I don’t know anything about chemistry beyond high school (US public school) but presumably helium is the smallest single-atom molecule you’ll encounter if hydrogen is off the table.

TIL, which others? I thought other noble cases are dimers like Xenon also unlike helium I think all of them now found to form some compounds especially with the fluoride family.

  • All noble gases exist as monoatomic elements.

    They don't form compounds easily but there exist molecules containing at least xenon, radon. Even helium can be made to participate in reactions if pressure is high enough.

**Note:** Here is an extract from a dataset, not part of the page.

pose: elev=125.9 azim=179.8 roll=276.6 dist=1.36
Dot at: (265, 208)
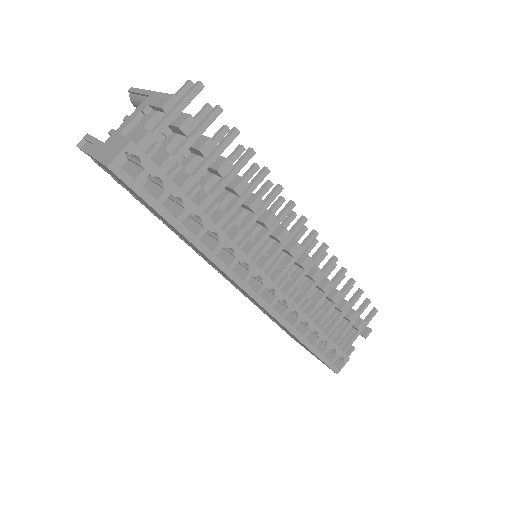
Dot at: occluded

    • You only tend to get a noble gas reacting with something if you approach the arena of irresistible force (fluorine) meets unmovable object (xenon), and get Xenon Tetrafluoride. https://en.wikipedia.org/wiki/Xenon_tetrafluoride

      The noble gases have complete electron shells and are quite satisfied with themselves, not needing any bonds with anything else. However, the larger the atom, the more flexibility it has with how many electrons it can hide down the back of the sofa. Xenon is the largest non-radioactive noble gas, so it was the first to have a noble gas compound discovered. Fluorine is just desperate to acquire an electron to complete its electron shell, and will do it by whatever dirty tricks it can manage, which is why it is able to wrest one from Xenon's tight grasp.

      https://en.wikipedia.org/wiki/Noble_gas_compound

      This sort of thing (along with Derek Lowe's blog) makes chemistry interesting for me.

      2 replies →

Im guessing it's the only one that's gaseous at room temperature and pressure?

Edit: Never mind, all the nobel gasses.